Exercise passage:
The evaluation procedure in this benchmark is identical for image-annotated and field annotated crowns, since the final data format for both is a geospatial file with either bounding boxes (image-annotated) or polygons (field-annotated) for each canopy crown. To measure accuracy and precision of predicted detections, the most common approach is to compare the overlap between predicted crowns and evaluation crowns using the intersection-over-union metric (IoU; e.g.[34]) and a minimum matching threshold. IoU is the area of the overlap between the predicted crown and the evaluation crown divided by the area of the combined region. Any comparisons with a IoU score above the minimum threshold are true positives. The metric ranges between 0 (no overlap) to 1 (perfect overlap) (Fig 6). In the wider computer vision literature, the conventional threshold value for true positive overlap is 0.5 (e.g.[34]), but this value is arbitrary and does not ultimately relate to any particular ecological question. We tested a range of overlap thresholds from 0.3 (less overlap among matching crowns) to 0.6 (more overlap among matching crowns) and found that 0.4 balanced a rigorous cutoff without spuriously removing trees that would be useful for downstream analysis. Using this overlap threshold, the benchmark code calculates recall, defined as the proportion of crowns correctly predicted, and precision, defined as the proportion of predictions that matched a ground truth crown. If multiple predictions overlap a single ground truth crown, we match the prediction with the highest IoU to the ground truth. Predictions that do not overlap with any ground truth are considered false positives. To create a single summary statistic for the entire benchmark, we calculate the mean precision and recall per image rather than pooling results across sites. We chose this statistic to emphasize the wide geographic variance in forest types.

Fig 6. Example evaluation from the NeonTreeEvaluation R package.

Fig 6

Predicted boxes (see below) in red and ground truth boxes are in black. In this image there are 10 image-annotated boxes, and 9 predictions. Each prediction matches an image-annotated box with an intersection-over-union score of greater than 0.4. This leads to a recall score of 0.9 and a precision score of 1.

Field-collected stems

NEON field crews sample all trees within a plot that are greater than 10cm DBH, regardless of whether the tree crown can be seen in the remote sensing image data. While understory tree detection is an important area of future work, the scope of this benchmark is focused on crowns in the canopy that are visible from above. It is important to separate the computer vision tasks from a particular ecological goal, such as tree enumeration, to maximize transparency in evaluation and build towards general models that can be used for a variety of ecological applications. Once algorithm performance is adequate for canopy crowns, additional sources of information will be needed to estimate understory density [20].

Required action 1:
In the passage on evaluating tree crown predictions, which minimum overlap threshold was chosen for matching predicted crowns to ground truth crowns?

Data records:
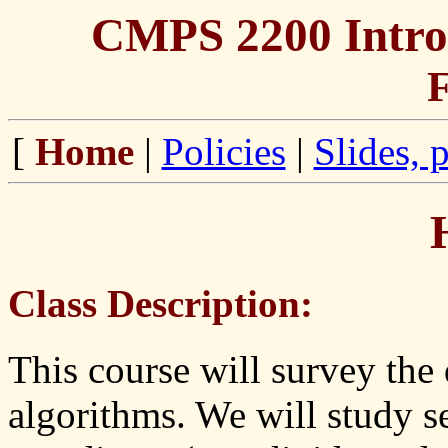
CMPS 2200 Introd
F
[
Home
|
Policies
|
Slides, 
Class Description:
This course will survey the 
algorithms. We will study s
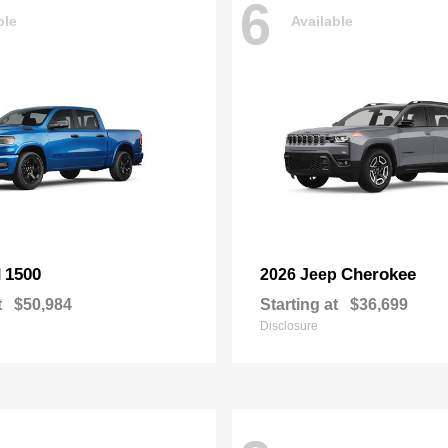
6
ble
Available
1500
Cherokee
M
2026 Jeep
t
$50,984
Starting at
$36,699
Disclosure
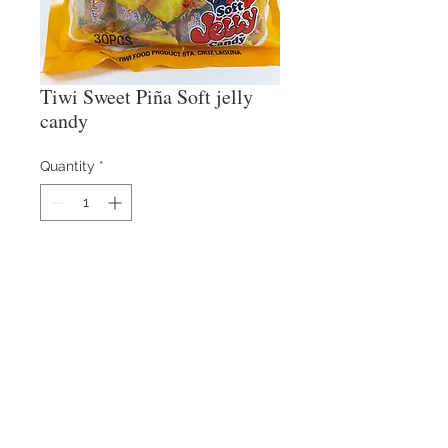
Tiwi Sweet Piña Soft jelly
candy
Quantity
*
Contact Us
​
Email:
info@reysons.com.ph
Tel:
(63-2) 8375-55-25
80 Howmart Road, Brgy
Baesa, Quezon City,
Philippines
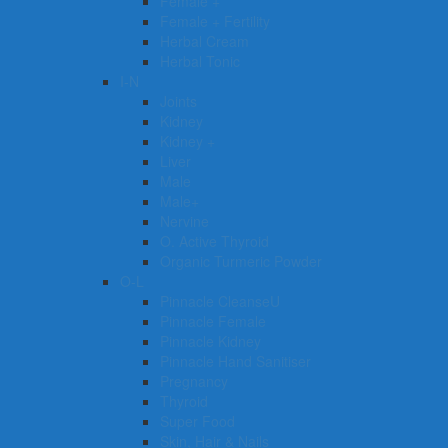
Female +
Female + Fertility
Herbal Cream
Herbal Tonic
I-N
Joints
Kidney
Kidney +
Liver
Male
Male+
Nervine
O. Active Thyroid
Organic Turmeric Powder
O-L
Pinnacle CleanseU
Pinnacle Female
Pinnacle Kidney
Pinnacle Hand Sanitiser
Pregnancy
Thyroid
Super Food
Skin, Hair & Nails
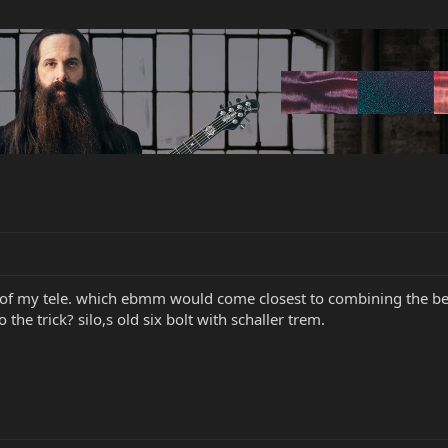
ne of my tele. which ebmm would come closest to combining the best
the trick? silo,s old six bolt with schaller trem.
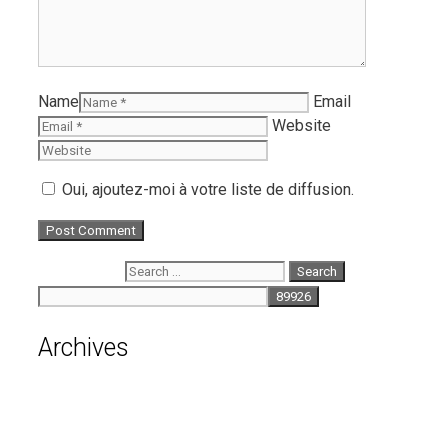
Name
Email
Website
Oui, ajoutez-moi à votre liste de diffusion.
Search for:
Archives
August 2026
July 2026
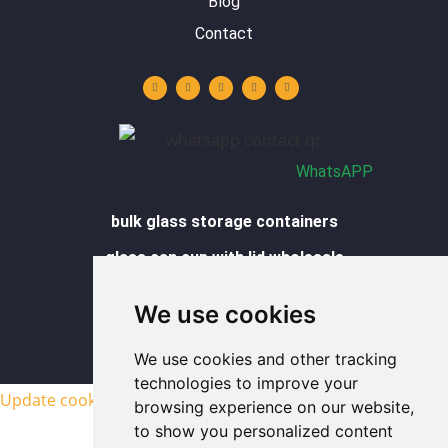
Blog
Contact
Y
L
I
F
W
o
i
n
a
h
u
n
s
c
a
t
k
t
e
t
u
e
a
b
s
b
d
g
o
a
e
i
r
o
p
n
a
k
p
m
-
f
WhatsAPP
bulk glass storage containers
glass can cup with lid wholesale
glass cups wholesale
We use cookies
glass food containers wholesale
We use cookies and other tracking
sitemap
technologies to improve your
Update cookies preferences
browsing experience on our website,
to show you personalized content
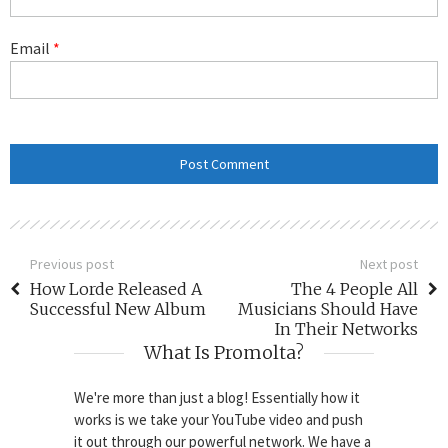
Email
*
Previous post
Next post
How Lorde Released A
The 4 People All
Successful New Album
Musicians Should Have
In Their Networks
What Is Promolta?
We're more than just a blog! Essentially how it
works is we take your YouTube video and push
it out through our powerful network. We have a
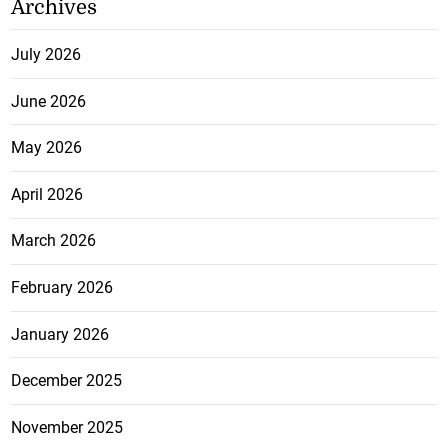
Archives
July 2026
June 2026
May 2026
April 2026
March 2026
February 2026
January 2026
December 2025
November 2025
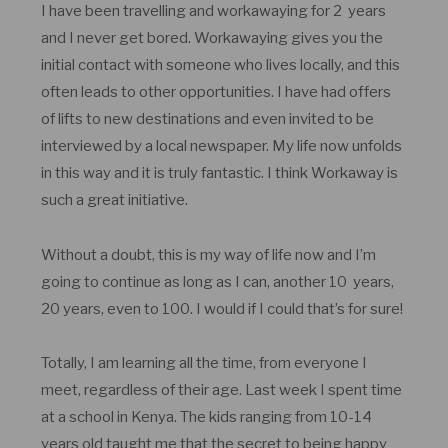
I have been travelling and workawaying for 2 years
and I never get bored. Workawaying gives you the
initial contact with someone who lives locally, and this
often leads to other opportunities. I have had offers
of lifts to new destinations and even invited to be
interviewed by a local newspaper. My life now unfolds
in this way and it is truly fantastic. I think Workaway is
such a great initiative.
Without a doubt, this is my way of life now and I’m
going to continue as long as I can, another 10 years,
20 years, even to 100. I would if I could that’s for sure!
Totally, I am learning all the time, from everyone I
meet, regardless of their age. Last week I spent time
at a school in Kenya. The kids ranging from 10-14
years old taught me that the secret to being happy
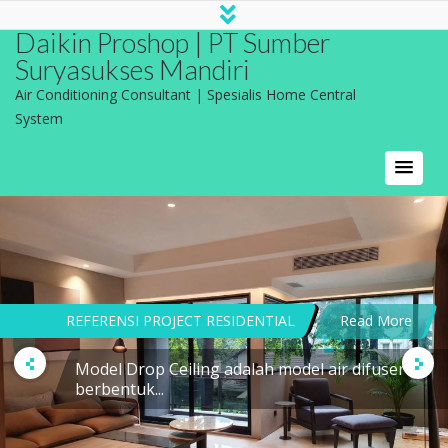
Daikin Proshop | PT Sumber
Suryasukses Mandiri
Air Conditioning Consultant | Spesialis Home Central
System
REFERENSI PROJECT RESIDENTIAL
Read More
Model Drop Ceiling adalah model air difuser
berbentuk...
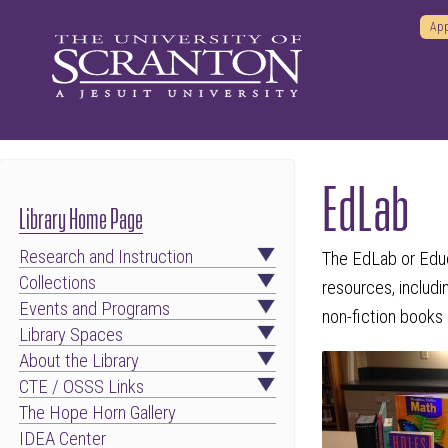
App
EdLab
Library Home Page
Research and Instruction
The EdLab or Educ
Collections
resources, includ
Events and Programs
non-fiction books
Library Spaces
About the Library
CTE / OSSS Links
The Hope Horn Gallery
IDEA Center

Required action 2:
Copy out the records from their start through the line containing "November 2025", both ends included, and leave the pictures out.

Response 1:
0.4

Response 2:
CMPS 2200 Introd
F
[
Home
|
Policies
|
Slides, 
Class Description:
This course will survey the 
algorithms. We will study s
6
ble
Available
1500
Cherokee
M
2026 Jeep
t
$50,984
Starting at
$36,699
Disclosure
Tiwi Sweet Piña Soft jelly
candy
Quantity
*
Contact Us
​
Email:
info@reysons.com.ph
Tel:
(63-2) 8375-55-25
80 Howmart Road, Brgy
Baesa, Quezon City,
Philippines
Female +
Female + Fertility
Herbal Cream
Herbal Tonic
I-N
Joints
Kidney
Kidney +
Liver
Male
Male+
Nervine
O. Active Thyroid
Organic Turmeric Powder
O-L
Pinnacle CleanseU
Pinnacle Female
Pinnacle Kidney
Pinnacle Hand Sanitiser
Pregnancy
Thyroid
Super Food
Skin, Hair & Nails
ne of my tele. which ebmm would come closest to combining the best
the trick? silo,s old six bolt with schaller trem.
Name
Email
Website
Oui, ajoutez-moi à votre liste de diffusion.
Search for:
Archives
August 2026
July 2026
Blog
Contact
Y
L
I
F
W
o
i
n
a
h
u
n
s
c
a
t
k
t
e
t
u
e
a
b
s
b
d
g
o
a
e
i
r
o
p
n
a
k
p
m
-
f
WhatsAPP
bulk glass storage containers
glass can cup with lid wholesale
glass cups wholesale
We use cookies
glass food containers wholesale
We use cookies and other tracking
sitemap
technologies to improve your
Update cookies preferences
browsing experience on our website,
to show you personalized content
Email
*
Previous post
Next post
How Lorde Released A
The 4 People All
Successful New Album
Musicians Should Have
In Their Networks
What Is Promolta?
We're more than just a blog! Essentially how it
works is we take your YouTube video and push
it out through our powerful network. We have a
Archives
July 2026
June 2026
May 2026
April 2026
March 2026
February 2026
January 2026
December 2025
November 2025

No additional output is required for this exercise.